[TUJUAN TUGAS]:
Tolong cetak tanpa perubahan bagian kutipan tentang prinsip kepemimpinan Yesus, dimulai dari "Melalui pernyataan tersebut, Yesus" dan terus sampai "yang paling rendah.".

Melalui pernyataan tersebut, Yesus mengungkapkan tiga  prinsip kepemimpinan yang sangat penting bahwa:

a.        pemimpin dunia mengejar status dan pangkat, dalam menjalankan kepemimpinan  bersikap memerintah, menggunakan kekuasaan,  kekerasan, cenderung otoriter atau diktator. Tetapi dalam kepemimpinan Yesus, pemimpin turun menjadi hamba, mengambil posisi di belakang, melayani, menyediakan kebutuhan bawahan, mengangkat, membimbing, dan merawat. 

b.       kemuliaan dan kehormatan pemimpin rohani tidak terletak pada posisi, pangkat atau jabatan yang ia milik, dan kewibawaannya juga tidak dilihat dari sejauh mana ia dapat memerintah, menguasai, dan membuat bawahannya tunduk. Kehormatan dan kewibawaan pemimpin rohani justru terletak pada seberapa dalam ia mau merendah dan mengesampingkan posisi, pangkat, atau jabatannya  untuk melayani bawahannya yang paling rendah.

Entri pelabelan garis tepi
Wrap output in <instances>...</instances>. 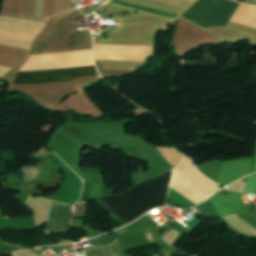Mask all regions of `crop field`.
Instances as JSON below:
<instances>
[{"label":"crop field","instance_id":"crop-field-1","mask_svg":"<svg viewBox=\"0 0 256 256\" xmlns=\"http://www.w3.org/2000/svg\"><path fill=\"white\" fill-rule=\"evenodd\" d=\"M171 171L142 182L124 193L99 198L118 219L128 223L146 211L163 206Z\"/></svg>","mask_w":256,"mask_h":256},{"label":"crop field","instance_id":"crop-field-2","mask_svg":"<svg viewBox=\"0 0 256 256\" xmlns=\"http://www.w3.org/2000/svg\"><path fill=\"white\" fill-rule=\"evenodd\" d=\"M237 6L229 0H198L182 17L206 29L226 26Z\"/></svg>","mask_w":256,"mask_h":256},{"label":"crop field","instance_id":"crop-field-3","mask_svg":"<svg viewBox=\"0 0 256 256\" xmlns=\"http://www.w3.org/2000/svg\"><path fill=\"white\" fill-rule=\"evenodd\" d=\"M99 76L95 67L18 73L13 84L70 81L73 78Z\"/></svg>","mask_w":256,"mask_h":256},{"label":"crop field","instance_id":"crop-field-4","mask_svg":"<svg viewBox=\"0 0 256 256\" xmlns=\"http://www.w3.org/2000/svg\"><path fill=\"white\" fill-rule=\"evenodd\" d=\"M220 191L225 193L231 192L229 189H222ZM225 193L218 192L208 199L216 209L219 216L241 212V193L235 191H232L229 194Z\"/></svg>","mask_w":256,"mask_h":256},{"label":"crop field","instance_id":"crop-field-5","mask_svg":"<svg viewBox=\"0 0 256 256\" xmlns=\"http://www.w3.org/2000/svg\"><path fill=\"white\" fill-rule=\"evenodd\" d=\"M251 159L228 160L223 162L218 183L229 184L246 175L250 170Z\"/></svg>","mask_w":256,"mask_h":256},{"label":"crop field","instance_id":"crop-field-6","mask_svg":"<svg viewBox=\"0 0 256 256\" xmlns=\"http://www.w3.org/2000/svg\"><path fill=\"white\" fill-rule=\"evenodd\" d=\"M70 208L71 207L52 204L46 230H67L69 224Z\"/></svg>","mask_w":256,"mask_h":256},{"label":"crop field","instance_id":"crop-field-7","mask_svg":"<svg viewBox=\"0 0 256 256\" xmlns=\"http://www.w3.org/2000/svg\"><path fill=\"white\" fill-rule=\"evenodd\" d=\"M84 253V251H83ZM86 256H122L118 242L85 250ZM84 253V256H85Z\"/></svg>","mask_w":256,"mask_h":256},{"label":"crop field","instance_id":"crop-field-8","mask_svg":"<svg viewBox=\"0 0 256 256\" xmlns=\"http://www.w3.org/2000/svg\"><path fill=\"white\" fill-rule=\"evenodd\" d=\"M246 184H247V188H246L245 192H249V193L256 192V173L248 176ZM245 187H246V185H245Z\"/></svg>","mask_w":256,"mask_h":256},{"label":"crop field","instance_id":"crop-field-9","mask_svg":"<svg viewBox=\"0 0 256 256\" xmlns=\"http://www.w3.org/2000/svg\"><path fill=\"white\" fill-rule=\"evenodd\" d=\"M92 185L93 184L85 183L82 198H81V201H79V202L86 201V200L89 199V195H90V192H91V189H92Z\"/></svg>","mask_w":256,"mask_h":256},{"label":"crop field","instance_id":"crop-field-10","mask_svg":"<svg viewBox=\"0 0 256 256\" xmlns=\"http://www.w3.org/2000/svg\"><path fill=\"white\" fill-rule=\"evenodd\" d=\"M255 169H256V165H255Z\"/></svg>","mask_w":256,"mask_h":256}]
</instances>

[HASIL KELUARAN]:
Melalui pernyataan tersebut, Yesus mengungkapkan tiga  prinsip kepemimpinan yang sangat penting bahwa:

a.        pemimpin dunia mengejar status dan pangkat, dalam menjalankan kepemimpinan  bersikap memerintah, menggunakan kekuasaan,  kekerasan, cenderung otoriter atau diktator. Tetapi dalam kepemimpinan Yesus, pemimpin turun menjadi hamba, mengambil posisi di belakang, melayani, menyediakan kebutuhan bawahan, mengangkat, membimbing, dan merawat. 

b.       kemuliaan dan kehormatan pemimpin rohani tidak terletak pada posisi, pangkat atau jabatan yang ia milik, dan kewibawaannya juga tidak dilihat dari sejauh mana ia dapat memerintah, menguasai, dan membuat bawahannya tunduk. Kehormatan dan kewibawaan pemimpin rohani justru terletak pada seberapa dalam ia mau merendah dan mengesampingkan posisi, pangkat, atau jabatannya  untuk melayani bawahannya yang paling rendah.